Extrait de page →
○ ○ ○

Lundi 13 décembre, le pape François recevait la Conférence des évêques de France à Rome. Cette rencontre n’a rien d’inhabituel, mais le menu était chargé : rapport sur les abus sexuels dans l’Eglise et démission de Mgr Aupetit. Face aux difficultés rencontrées par l’Eglise en France, le souverain pontife adopte une attitude jugée mesurée par certains, douteuse par d’autres.

Depuis le Vati­can, les sou­cis de l’Eglise en France semblent dépas­ser le saint Père. Deux évé­ne­ments récents le mani­festent par­ti­cu­liè­re­ment. D’abord, la démis­sion de Mgr Aupe­tit qui déclare au Pari­sien le 14 décembre que le pape “ a un peu mélan­gé les élé­ments de l’histoire ». Les pro­pos de ce der­nier dans l’a­vion qui le rame­nait de Grèce le 6 décembre étaient en effet trou­blants. Autre point d’am­bi­guï­té : la sus­pen­sion de la réunion avec les membres de la Com­mis­sion indé­pen­dante pour les abus sexuels dans l’Eglise ini­tia­le­ment pré­vue le 9 décembre.  S’il est vrai que l’Eglise en France n’est pas la pre­mière pré­oc­cu­pa­tion du Vati­can, les déci­sions du saint Siège montrent qu’il ne dis­pose pas de tous les élé­ments. En témoignent les pro­pos tenus lors de la réunion du lun­di 13 décembre avec les membres de la CEF.

○ ○ ○

Lignes fournies →

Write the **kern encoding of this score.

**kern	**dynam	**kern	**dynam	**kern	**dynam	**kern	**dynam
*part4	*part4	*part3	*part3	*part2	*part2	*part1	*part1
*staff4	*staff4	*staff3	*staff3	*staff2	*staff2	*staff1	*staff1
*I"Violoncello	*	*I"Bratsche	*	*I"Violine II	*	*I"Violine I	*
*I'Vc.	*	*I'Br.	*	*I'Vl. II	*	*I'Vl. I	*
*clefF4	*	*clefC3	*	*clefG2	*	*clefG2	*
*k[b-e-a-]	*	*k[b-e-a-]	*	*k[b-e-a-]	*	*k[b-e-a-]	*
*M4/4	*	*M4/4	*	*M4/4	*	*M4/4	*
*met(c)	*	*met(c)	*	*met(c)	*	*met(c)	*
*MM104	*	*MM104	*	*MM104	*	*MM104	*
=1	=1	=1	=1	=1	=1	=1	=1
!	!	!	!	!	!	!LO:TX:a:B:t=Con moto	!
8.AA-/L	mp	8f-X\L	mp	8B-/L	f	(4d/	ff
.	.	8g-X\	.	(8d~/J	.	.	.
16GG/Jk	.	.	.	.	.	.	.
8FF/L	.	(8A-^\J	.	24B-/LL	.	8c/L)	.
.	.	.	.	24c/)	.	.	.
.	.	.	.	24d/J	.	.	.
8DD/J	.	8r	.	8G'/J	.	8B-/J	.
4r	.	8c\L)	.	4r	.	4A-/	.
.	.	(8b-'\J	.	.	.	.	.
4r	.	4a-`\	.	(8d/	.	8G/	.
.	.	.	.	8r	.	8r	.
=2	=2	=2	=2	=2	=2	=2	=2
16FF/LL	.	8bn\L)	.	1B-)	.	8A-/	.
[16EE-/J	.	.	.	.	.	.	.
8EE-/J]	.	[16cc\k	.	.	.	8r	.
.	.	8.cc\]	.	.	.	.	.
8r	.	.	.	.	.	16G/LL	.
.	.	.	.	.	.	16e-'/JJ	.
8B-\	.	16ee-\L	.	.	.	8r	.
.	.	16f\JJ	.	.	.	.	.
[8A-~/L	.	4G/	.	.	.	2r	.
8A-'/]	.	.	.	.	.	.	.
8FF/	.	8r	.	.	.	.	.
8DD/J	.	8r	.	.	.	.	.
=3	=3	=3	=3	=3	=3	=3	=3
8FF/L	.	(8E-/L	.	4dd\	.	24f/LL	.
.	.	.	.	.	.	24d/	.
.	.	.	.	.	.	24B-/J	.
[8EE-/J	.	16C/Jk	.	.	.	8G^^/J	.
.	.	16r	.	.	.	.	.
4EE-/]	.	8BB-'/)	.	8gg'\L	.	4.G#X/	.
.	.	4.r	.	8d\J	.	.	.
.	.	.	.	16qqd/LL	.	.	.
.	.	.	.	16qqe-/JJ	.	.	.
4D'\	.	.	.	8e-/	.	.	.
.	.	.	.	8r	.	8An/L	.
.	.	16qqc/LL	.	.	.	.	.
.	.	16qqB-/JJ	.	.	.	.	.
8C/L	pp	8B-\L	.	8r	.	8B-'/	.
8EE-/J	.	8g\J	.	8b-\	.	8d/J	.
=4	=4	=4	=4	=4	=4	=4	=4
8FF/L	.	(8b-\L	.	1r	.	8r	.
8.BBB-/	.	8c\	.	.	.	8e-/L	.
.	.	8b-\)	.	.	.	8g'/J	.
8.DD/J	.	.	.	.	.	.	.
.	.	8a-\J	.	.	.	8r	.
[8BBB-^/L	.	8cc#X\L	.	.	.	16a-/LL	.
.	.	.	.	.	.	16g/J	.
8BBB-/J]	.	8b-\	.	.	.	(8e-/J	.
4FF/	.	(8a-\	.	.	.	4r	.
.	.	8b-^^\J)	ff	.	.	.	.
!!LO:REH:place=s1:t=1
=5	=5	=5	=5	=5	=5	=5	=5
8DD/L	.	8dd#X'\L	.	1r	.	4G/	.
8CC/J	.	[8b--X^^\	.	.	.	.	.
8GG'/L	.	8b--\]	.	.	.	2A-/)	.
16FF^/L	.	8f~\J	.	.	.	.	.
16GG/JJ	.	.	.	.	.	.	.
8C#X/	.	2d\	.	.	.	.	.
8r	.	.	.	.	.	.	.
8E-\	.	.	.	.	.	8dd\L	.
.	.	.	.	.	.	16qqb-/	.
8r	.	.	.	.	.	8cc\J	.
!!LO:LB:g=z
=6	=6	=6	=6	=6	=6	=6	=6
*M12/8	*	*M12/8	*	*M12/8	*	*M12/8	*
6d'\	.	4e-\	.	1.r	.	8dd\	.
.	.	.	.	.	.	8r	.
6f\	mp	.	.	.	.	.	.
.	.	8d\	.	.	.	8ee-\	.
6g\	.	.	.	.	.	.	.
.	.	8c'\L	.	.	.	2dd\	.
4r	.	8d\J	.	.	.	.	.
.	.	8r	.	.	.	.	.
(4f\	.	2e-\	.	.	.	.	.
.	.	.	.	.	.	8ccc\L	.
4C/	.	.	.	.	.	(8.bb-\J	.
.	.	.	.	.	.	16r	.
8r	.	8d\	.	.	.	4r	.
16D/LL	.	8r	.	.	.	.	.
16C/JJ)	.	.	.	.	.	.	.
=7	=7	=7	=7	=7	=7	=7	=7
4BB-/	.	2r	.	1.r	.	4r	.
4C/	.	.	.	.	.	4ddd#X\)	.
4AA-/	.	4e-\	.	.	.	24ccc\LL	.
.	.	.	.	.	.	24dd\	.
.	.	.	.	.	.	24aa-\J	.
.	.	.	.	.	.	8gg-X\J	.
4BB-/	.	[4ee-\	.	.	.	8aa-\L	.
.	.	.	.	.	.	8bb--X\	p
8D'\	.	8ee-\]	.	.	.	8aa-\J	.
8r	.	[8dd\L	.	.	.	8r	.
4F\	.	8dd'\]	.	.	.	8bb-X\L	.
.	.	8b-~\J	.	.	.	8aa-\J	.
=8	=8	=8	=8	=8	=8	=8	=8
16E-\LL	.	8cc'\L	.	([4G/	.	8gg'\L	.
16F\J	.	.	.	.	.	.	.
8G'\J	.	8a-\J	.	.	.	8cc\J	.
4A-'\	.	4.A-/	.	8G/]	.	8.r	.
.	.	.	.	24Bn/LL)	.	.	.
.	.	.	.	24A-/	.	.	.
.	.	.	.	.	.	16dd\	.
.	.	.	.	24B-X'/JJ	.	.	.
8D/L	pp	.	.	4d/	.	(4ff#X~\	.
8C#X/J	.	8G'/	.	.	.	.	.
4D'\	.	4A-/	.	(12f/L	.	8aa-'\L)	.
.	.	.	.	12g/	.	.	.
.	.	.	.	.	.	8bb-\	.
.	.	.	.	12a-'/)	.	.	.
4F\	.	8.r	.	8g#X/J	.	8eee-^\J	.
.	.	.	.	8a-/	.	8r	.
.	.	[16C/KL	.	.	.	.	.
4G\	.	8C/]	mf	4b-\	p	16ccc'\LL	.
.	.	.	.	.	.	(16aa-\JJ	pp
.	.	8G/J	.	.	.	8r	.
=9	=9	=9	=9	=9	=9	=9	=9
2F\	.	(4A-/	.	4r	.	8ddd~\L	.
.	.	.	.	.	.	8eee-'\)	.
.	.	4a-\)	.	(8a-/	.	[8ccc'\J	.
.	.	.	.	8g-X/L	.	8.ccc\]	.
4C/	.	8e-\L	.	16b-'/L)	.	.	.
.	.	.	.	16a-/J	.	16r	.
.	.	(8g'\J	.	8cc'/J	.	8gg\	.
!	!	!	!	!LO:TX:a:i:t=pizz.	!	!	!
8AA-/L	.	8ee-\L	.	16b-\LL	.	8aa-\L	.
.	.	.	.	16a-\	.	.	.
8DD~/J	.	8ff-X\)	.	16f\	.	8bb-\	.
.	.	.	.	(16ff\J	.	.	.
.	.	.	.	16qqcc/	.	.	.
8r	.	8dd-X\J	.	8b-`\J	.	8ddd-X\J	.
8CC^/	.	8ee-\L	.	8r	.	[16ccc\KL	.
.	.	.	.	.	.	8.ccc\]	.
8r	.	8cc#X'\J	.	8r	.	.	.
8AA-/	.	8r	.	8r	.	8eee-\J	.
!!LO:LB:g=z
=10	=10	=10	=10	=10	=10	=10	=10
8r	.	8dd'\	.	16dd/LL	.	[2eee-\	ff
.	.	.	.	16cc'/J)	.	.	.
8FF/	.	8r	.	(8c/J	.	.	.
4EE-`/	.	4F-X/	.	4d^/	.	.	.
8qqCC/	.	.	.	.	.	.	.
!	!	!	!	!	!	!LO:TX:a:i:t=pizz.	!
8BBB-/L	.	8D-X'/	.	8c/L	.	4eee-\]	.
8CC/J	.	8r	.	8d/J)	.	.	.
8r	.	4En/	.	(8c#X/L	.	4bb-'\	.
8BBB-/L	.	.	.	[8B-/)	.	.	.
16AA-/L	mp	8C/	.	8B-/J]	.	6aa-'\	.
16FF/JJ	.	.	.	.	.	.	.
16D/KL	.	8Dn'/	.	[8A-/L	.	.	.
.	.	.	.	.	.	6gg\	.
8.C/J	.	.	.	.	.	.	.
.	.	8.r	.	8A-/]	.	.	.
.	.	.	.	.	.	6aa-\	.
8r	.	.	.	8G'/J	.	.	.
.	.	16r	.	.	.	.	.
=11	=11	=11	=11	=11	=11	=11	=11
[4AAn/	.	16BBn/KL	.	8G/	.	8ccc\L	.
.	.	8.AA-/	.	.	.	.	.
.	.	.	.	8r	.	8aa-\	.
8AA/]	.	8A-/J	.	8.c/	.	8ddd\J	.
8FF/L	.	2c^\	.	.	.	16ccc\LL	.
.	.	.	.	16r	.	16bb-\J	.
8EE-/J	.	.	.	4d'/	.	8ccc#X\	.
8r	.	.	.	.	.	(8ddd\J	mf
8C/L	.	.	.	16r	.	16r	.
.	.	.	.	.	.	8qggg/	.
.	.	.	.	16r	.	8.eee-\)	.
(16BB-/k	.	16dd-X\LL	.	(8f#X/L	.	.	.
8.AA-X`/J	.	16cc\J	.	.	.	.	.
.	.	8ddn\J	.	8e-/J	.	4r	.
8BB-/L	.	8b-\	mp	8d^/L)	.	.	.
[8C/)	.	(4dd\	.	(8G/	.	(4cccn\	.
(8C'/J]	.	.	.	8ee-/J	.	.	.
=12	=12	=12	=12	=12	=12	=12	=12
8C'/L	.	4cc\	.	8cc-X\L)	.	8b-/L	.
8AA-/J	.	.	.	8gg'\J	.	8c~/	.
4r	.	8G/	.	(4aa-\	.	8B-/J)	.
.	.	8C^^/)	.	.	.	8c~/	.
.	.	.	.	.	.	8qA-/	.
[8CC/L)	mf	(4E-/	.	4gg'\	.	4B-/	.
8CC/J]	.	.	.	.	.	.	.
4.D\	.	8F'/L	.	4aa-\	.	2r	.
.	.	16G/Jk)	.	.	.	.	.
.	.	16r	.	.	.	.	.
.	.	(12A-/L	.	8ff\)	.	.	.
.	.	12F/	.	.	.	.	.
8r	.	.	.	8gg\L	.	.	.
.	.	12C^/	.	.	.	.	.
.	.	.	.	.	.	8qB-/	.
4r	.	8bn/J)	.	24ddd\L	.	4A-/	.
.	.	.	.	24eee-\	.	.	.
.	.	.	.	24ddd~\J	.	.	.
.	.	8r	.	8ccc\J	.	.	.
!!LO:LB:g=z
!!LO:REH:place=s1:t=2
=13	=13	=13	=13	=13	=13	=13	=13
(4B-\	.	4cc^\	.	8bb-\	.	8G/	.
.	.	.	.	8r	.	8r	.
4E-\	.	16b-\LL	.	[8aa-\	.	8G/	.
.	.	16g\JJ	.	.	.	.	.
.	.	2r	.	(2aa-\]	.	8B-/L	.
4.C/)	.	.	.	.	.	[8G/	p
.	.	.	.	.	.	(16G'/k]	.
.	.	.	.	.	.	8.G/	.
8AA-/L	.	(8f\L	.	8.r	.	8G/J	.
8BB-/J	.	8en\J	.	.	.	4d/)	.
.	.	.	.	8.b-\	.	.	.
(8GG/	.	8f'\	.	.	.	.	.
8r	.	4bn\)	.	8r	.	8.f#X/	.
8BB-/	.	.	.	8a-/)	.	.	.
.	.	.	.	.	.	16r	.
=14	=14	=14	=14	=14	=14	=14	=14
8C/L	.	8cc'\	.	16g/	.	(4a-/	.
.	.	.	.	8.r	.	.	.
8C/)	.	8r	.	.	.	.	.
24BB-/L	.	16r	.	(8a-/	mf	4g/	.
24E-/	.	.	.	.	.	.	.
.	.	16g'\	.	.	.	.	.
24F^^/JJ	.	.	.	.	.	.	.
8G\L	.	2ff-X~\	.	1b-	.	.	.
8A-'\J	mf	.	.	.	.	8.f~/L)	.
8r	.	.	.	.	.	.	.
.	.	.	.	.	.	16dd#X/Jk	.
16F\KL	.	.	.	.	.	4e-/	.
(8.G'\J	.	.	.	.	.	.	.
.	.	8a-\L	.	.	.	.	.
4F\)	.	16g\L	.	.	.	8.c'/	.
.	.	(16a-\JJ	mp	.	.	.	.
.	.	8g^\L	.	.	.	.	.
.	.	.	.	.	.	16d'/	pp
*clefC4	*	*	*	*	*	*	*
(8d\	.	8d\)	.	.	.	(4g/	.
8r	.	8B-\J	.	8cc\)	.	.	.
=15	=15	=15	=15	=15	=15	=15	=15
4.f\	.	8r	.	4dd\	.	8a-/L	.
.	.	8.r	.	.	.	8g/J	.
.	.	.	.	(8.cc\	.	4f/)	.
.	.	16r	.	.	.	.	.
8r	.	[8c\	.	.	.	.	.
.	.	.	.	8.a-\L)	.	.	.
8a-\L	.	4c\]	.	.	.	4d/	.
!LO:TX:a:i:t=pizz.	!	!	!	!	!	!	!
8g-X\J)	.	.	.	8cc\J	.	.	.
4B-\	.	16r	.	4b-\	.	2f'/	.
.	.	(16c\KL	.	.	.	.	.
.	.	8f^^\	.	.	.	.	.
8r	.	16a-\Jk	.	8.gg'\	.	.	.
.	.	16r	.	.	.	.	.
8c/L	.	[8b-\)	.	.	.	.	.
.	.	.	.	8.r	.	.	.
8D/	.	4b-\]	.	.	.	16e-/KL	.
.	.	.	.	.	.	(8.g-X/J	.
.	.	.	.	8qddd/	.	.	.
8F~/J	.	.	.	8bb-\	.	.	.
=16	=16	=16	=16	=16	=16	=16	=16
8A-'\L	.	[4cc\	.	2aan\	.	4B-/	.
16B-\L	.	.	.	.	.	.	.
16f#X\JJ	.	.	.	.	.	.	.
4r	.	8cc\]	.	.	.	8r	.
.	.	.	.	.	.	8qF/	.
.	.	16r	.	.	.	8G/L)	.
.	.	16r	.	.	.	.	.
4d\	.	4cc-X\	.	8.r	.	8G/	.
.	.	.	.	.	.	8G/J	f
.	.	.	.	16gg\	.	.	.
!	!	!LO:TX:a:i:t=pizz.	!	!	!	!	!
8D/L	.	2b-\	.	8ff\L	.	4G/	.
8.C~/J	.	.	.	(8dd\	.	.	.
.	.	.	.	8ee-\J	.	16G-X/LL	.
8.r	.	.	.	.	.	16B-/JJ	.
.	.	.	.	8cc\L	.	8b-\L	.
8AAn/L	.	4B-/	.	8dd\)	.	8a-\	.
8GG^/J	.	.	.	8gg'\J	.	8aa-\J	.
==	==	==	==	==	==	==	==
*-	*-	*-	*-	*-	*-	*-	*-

○ ○ ○

Consigne 1 → Recopiez le passage de l'extrait qui va de « Depuis le Vati­can, les » jusqu'à « membres de la CEF. ».
Consigne 2 → D'après l'extrait, à quelle date la réunion avec les membres de la Commission indépendante pour les abus sexuels dans l'Eglise était-elle prévue au départ ?
Les lignes ne servent à rien ici.

Réponse 1 →
Depuis le Vati­can, les sou­cis de l’Eglise en France semblent dépas­ser le saint Père. Deux évé­ne­ments récents le mani­festent par­ti­cu­liè­re­ment. D’abord, la démis­sion de Mgr Aupe­tit qui déclare au Pari­sien le 14 décembre que le pape “ a un peu mélan­gé les élé­ments de l’histoire ». Les pro­pos de ce der­nier dans l’a­vion qui le rame­nait de Grèce le 6 décembre étaient en effet trou­blants. Autre point d’am­bi­guï­té : la sus­pen­sion de la réunion avec les membres de la Com­mis­sion indé­pen­dante pour les abus sexuels dans l’Eglise ini­tia­le­ment pré­vue le 9 décembre.  S’il est vrai que l’Eglise en France n’est pas la pre­mière pré­oc­cu­pa­tion du Vati­can, les déci­sions du saint Siège montrent qu’il ne dis­pose pas de tous les élé­ments. En témoignent les pro­pos tenus lors de la réunion du lun­di 13 décembre avec les membres de la CEF.

Réponse 2 → Le 9 décembre.